À quoi pense Madame Manet (sur son canapé bleu)
Suzanne Leenhoff, compagne puis épouse du peintre Édouard Manet, est d'origine néerlandaise et née à Delft en 1829. Elle pose régulièrement pour le peintre, qui la met en scène dans des décors inspirés de l'antiquité, tels que "La Nymphe surprise" (1859) où elle exhibe un corps opulent, de longs cheveux dorés et une double rangée de perles.
Quelques années plus tard, les portraits de l'épouse légitime se font plus sages et plus habillés. Le temps a fait son oeuvre et, dès les années 1860, les "autres" femmes de Manet ont progressivement pris la place de Suzanne à l'atelier pour les portraits de nus. À Victorine Meurent, Manet offre le scandaleux "Déjeuner sur l'herbe", puis "Olympia" ; à Berthe Morisot, il dédie "Le Balcon". Méry Laurent sera "La Femme au chapeau noir", tandis que l'énigmatique Suzon accueillera avec un sourire de Joconde le client moustachu d'"Un bar aux Folies-Bergère". Tant de femmes mystérieuses gravitant autour d'un artiste lui-même secret, un tel scénario ne pouvait qu'éveiller la curiosité d'un cinéaste singulier comme Hervé Le Roux, dont Madame Manet consitue le quatrième et ultime film, achevé après sa mort.
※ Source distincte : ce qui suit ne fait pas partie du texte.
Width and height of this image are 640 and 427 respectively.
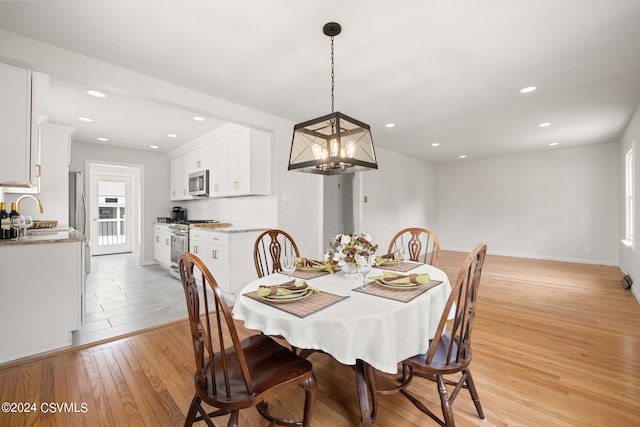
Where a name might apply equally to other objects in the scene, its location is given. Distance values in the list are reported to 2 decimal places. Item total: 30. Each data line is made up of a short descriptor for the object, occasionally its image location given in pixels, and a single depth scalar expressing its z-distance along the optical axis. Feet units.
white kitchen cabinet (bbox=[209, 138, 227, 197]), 15.10
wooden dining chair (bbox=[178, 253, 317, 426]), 3.70
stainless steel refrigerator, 16.68
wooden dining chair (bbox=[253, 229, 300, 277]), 8.27
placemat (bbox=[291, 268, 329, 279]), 6.49
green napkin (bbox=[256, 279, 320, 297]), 4.98
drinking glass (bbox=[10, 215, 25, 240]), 7.99
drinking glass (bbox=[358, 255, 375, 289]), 5.64
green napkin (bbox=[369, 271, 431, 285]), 5.59
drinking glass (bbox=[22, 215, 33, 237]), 8.47
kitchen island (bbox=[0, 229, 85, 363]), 7.16
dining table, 4.18
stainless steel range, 14.99
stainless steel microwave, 16.45
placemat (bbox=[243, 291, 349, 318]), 4.41
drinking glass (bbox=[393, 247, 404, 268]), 7.27
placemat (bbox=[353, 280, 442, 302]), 4.99
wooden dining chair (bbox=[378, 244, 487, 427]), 4.57
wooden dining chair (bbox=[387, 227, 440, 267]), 8.97
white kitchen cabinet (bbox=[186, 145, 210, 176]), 16.66
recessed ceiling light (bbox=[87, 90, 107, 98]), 10.39
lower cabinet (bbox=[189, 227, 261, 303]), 12.00
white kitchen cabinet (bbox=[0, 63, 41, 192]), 6.86
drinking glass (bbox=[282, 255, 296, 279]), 5.95
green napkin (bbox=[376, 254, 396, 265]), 7.52
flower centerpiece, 5.96
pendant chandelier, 5.92
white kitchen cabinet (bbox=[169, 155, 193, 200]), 19.04
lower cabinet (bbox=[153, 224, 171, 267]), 17.28
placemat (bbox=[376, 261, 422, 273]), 7.18
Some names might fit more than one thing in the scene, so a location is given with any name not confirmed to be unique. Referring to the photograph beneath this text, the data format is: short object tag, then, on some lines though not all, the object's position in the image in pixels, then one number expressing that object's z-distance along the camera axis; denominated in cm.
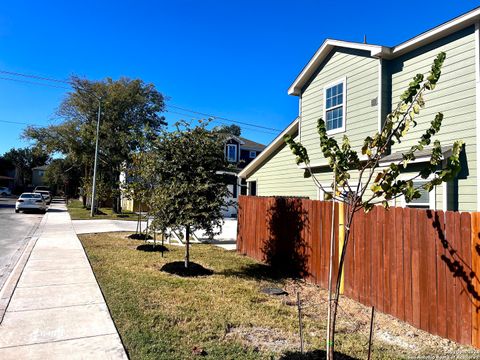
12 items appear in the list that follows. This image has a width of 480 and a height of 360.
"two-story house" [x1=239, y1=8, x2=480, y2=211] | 725
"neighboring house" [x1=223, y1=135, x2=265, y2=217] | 2769
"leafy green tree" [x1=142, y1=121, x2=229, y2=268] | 740
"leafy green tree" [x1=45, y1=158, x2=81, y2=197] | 4138
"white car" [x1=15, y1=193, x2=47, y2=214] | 2583
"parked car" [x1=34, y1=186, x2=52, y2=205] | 4481
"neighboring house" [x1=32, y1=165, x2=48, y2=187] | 9649
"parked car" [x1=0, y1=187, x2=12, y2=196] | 6362
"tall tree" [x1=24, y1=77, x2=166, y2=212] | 3025
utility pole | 2489
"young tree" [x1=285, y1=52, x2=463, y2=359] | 304
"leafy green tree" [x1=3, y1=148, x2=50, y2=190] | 9670
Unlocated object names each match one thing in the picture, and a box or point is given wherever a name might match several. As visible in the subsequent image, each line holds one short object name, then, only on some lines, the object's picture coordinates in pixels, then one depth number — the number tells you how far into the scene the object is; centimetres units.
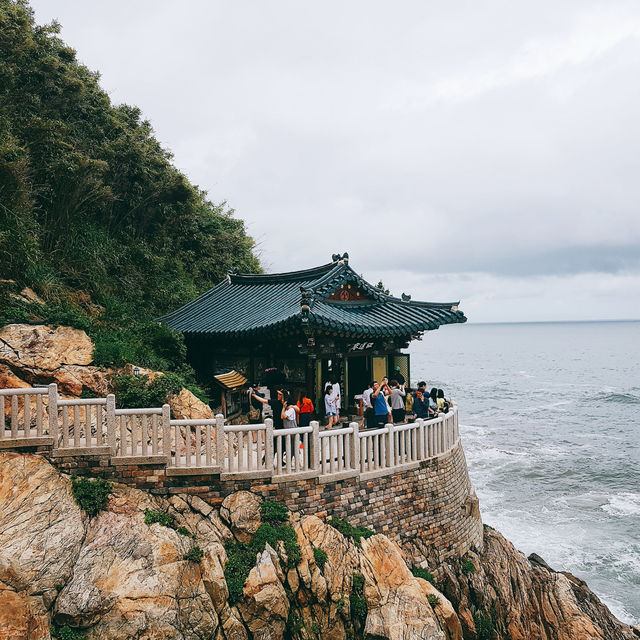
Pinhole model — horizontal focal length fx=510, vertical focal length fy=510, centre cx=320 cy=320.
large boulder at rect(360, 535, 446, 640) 1112
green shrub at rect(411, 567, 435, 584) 1300
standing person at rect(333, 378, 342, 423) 1616
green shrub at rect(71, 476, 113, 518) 1048
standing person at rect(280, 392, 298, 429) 1320
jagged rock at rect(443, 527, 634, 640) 1398
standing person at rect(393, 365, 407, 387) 1894
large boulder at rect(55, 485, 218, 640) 939
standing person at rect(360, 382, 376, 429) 1520
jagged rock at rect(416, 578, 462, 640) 1189
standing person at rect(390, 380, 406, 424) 1616
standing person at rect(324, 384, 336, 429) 1551
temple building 1611
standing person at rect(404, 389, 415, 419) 1802
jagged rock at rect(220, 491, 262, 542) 1114
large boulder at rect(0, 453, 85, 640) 896
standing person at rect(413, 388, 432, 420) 1583
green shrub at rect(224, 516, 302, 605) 1052
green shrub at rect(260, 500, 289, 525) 1143
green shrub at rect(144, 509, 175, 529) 1065
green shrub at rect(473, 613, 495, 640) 1352
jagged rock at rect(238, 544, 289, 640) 1041
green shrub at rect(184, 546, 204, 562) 1041
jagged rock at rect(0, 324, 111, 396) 1292
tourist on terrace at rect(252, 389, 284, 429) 1466
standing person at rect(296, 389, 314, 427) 1366
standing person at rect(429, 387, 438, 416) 1678
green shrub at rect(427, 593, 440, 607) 1201
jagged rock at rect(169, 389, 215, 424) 1405
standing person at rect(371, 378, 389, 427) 1496
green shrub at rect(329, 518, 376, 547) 1206
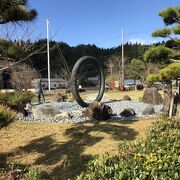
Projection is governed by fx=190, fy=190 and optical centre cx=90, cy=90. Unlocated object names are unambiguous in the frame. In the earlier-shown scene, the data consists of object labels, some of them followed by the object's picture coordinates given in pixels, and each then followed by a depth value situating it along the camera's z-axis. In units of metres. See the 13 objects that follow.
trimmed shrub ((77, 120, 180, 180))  1.74
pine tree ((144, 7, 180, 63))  5.60
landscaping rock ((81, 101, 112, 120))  6.58
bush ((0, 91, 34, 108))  5.55
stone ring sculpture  8.17
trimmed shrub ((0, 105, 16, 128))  3.18
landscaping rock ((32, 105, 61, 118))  6.92
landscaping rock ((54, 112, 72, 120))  6.67
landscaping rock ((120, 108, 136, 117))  7.04
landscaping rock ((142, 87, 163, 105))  9.47
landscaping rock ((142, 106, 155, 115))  7.20
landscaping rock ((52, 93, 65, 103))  11.21
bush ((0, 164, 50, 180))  2.99
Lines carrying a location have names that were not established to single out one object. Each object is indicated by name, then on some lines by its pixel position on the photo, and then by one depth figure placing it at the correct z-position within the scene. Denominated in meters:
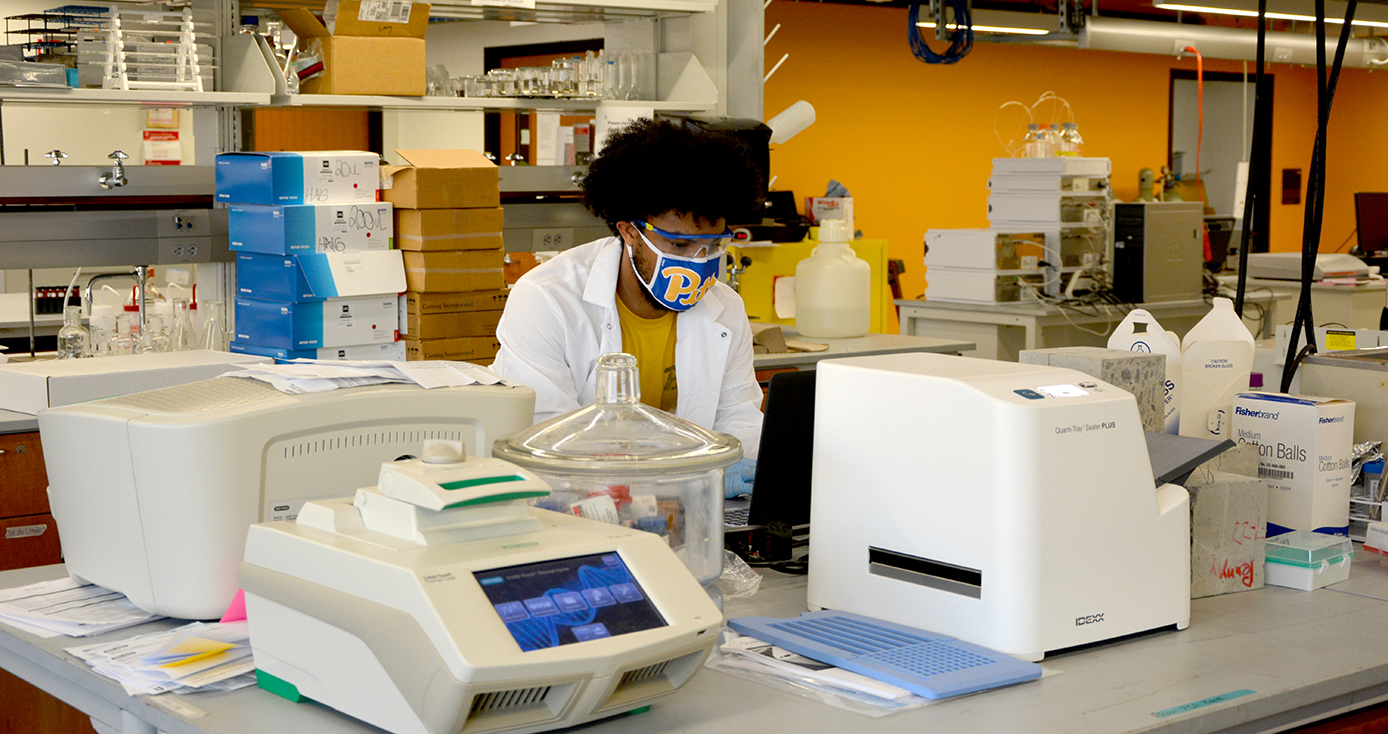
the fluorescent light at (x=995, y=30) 7.48
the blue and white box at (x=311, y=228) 3.49
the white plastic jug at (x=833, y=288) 4.47
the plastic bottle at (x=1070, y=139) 5.88
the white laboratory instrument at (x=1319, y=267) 6.68
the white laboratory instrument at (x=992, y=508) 1.43
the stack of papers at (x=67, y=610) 1.50
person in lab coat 2.42
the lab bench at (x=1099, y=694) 1.25
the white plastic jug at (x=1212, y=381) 2.15
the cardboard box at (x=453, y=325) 3.79
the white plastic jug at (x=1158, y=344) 2.03
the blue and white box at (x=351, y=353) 3.59
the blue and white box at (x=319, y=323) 3.55
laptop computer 1.80
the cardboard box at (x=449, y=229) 3.72
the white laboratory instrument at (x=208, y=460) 1.39
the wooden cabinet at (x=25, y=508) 3.03
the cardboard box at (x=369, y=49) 3.95
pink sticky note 1.45
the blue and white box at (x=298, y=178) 3.49
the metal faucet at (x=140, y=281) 3.70
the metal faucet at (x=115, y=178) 3.67
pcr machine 1.09
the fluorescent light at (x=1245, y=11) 6.86
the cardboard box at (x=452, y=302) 3.78
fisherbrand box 1.98
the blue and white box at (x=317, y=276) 3.51
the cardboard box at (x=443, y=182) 3.71
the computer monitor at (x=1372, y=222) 7.79
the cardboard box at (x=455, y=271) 3.74
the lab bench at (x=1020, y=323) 5.40
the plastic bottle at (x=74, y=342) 3.52
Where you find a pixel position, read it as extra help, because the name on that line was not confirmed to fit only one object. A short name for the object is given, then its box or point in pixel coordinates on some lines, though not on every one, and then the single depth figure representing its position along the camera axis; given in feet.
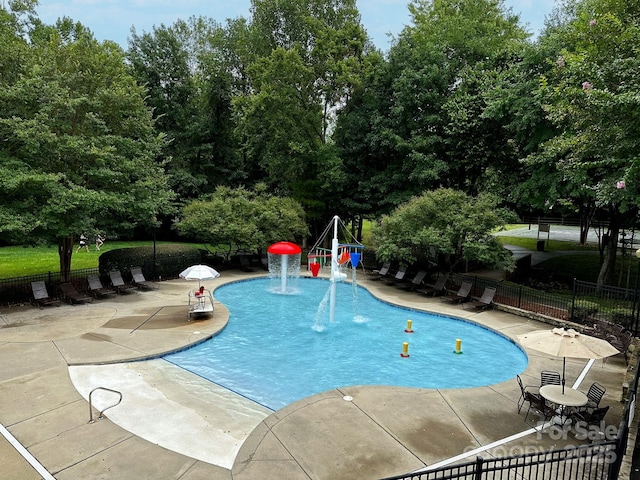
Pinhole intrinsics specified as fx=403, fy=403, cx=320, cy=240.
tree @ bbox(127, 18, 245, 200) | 106.83
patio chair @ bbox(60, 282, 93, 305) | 51.19
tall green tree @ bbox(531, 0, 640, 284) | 34.09
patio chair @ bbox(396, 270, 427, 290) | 65.10
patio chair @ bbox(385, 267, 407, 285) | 67.41
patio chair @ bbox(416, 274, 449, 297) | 61.67
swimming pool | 33.86
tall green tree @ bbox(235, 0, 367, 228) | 87.35
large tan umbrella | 24.86
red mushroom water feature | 65.72
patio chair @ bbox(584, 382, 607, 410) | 26.07
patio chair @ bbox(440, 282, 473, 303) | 57.82
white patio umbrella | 45.88
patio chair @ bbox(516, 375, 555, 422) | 25.85
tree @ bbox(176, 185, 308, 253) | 72.38
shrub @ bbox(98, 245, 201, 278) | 62.54
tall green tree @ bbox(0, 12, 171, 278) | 47.39
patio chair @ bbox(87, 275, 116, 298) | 54.19
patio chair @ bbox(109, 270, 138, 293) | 57.36
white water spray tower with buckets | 47.19
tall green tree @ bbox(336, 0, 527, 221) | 73.46
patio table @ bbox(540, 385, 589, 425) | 25.25
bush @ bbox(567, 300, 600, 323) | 46.60
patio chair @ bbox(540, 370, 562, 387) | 28.84
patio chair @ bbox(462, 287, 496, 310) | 54.85
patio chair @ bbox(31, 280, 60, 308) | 49.24
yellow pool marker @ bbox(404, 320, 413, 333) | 46.88
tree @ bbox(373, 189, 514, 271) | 57.11
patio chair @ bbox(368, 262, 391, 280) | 71.92
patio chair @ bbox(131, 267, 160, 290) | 60.34
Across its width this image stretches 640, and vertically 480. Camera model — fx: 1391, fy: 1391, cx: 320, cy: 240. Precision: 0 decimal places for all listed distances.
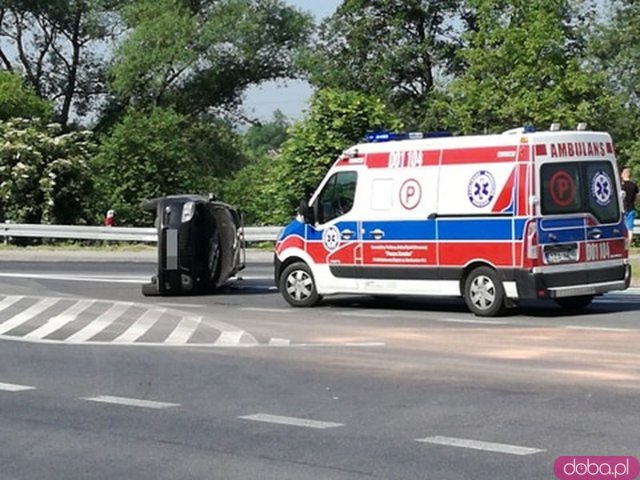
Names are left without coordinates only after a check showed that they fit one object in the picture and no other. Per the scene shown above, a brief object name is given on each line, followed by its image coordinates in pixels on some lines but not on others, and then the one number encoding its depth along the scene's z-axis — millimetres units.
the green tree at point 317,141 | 36938
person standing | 23906
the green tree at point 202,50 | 55000
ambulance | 16594
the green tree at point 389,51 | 54000
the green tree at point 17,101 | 48312
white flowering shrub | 37969
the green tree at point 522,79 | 45969
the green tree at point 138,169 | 40594
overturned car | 21203
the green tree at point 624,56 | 53562
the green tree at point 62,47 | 60812
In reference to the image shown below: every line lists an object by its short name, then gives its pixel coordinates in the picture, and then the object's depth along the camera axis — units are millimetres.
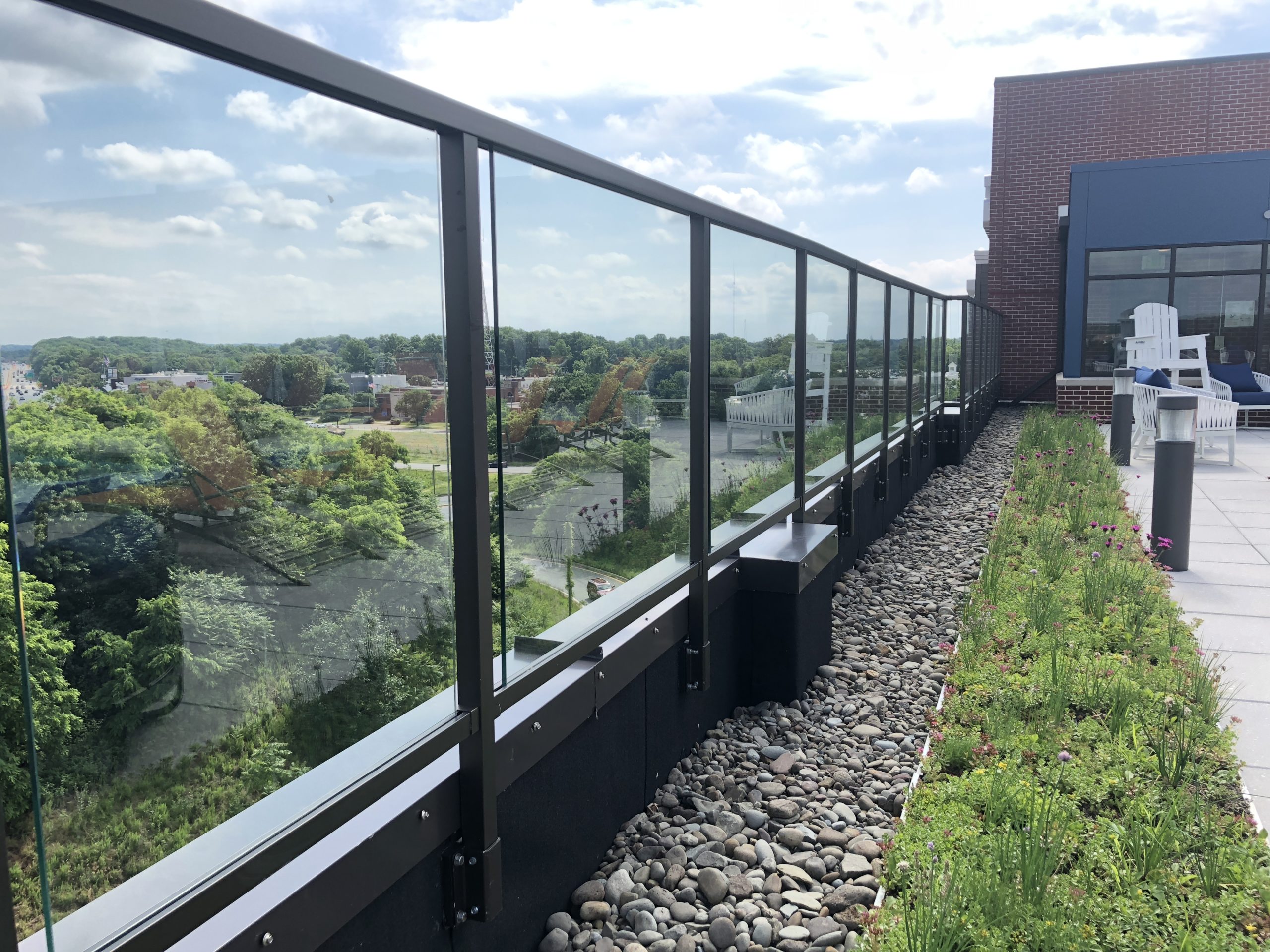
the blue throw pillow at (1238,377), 15969
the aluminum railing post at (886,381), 7716
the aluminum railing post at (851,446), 6332
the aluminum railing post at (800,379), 5199
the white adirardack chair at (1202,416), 10930
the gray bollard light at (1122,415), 11211
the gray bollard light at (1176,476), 6191
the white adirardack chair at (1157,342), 16094
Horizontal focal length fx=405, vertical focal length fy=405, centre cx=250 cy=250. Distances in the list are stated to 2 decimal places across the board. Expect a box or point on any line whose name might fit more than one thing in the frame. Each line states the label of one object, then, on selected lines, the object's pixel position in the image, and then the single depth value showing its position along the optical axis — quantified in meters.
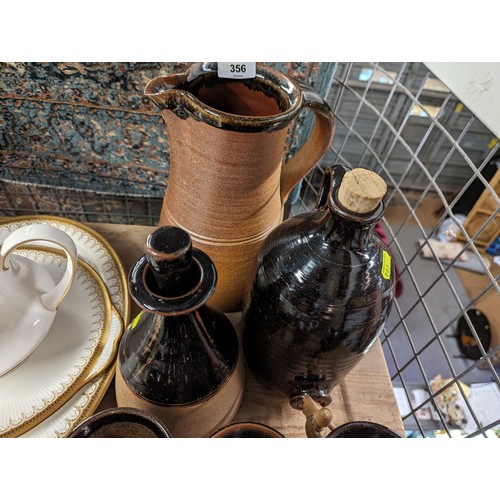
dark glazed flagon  0.35
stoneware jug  0.39
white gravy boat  0.44
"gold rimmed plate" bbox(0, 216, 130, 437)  0.46
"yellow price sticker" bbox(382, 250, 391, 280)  0.38
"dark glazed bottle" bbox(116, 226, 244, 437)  0.34
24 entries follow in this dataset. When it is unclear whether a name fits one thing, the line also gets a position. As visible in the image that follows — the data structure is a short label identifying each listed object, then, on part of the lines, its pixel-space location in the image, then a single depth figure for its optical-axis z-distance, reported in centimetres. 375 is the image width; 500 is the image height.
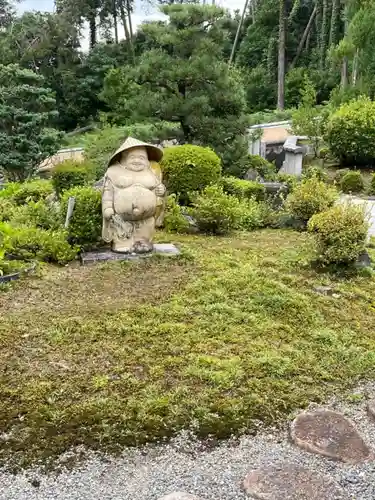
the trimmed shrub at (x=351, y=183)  1224
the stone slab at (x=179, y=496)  279
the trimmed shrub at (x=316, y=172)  1190
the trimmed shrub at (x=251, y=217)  843
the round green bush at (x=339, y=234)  615
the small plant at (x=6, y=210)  790
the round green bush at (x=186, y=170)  902
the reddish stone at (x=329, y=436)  322
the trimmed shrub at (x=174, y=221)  796
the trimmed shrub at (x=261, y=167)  1184
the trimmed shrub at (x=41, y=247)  622
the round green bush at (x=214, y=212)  778
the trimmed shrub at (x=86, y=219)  648
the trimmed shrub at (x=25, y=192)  953
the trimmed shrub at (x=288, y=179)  1015
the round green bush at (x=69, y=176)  905
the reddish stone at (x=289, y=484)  287
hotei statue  623
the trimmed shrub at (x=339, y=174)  1254
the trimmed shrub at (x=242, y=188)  949
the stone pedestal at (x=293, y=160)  1300
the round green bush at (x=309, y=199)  796
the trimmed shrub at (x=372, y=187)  1208
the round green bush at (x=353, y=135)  1337
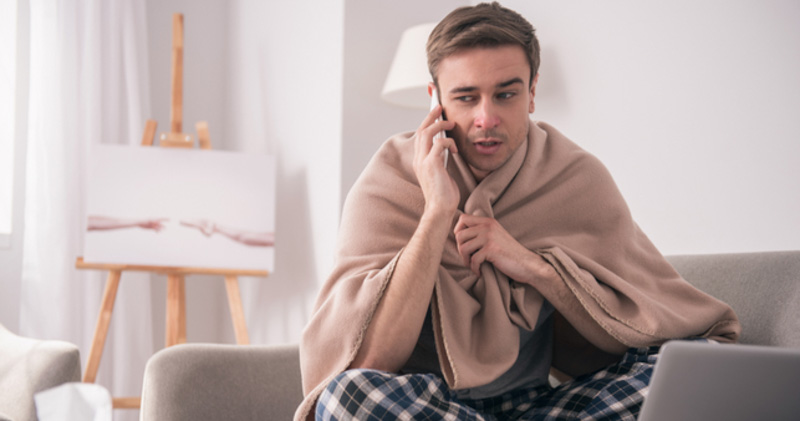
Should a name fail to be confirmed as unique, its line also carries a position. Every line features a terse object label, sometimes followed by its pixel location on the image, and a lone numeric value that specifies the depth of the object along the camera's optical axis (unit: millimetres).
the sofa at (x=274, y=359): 1362
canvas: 2779
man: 1313
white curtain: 3213
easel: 2785
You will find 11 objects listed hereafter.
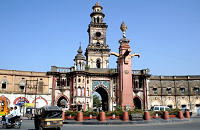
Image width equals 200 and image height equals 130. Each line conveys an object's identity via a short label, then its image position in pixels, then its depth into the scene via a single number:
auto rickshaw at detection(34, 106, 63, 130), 13.95
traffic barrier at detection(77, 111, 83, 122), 21.33
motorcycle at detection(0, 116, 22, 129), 16.39
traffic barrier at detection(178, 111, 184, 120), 22.47
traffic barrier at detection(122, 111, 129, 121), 20.06
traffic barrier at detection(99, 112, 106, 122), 20.50
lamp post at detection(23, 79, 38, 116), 39.47
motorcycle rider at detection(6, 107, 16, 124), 16.45
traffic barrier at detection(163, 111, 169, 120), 21.34
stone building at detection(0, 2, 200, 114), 39.09
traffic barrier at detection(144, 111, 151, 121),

Dans les années quatre-vingt-dix, Le Roux est tombé par hasard sur un plan-séquence de dix minutes relatant la reprise du travail aux usines Wonder de Saint-Ouen, en 1968. Une jeune ouvrière y hurlait sa révolte. C'est ce personnage féminin anonyme, quasi-allégorique, qui est devenu l'incarnation du film "Reprise" (1996), enquête minutieuse sur la classe ouvrière et son histoire dans les vingt-cinq ans qui ont suivi mai 68. Pour Madame Manet, Hervé Le Roux s'est plongé avec délice dans l'histoire de l'art et l'histoire tout court, déroulant le tableau des époques traversées par le couple (Second Empire, Commune de Paris, Troisième République).
Son commentaire sans pathos épouse un montage qui saute d'un tableau à l'autre, attentif aux petits détails qui font tout le sel des oeuvres d'art. Devant nous se dresse un monde foisonnant de proches et d'amis, d'intellectuels et de personnages historiques, de tous ceux qui ont un jour croisé le chemin des Manet. À défaut de savoir à quoi ou à qui pense Suzanne, le film apporte un éclairage bien documenté sur les conditions nécessaires à l'acte de création et sur la vie quodienne d'un couple d'artistes, bourgeois atypiques très libres, lui peintre, elle pianiste, au temps de la naissance de l'art moderne.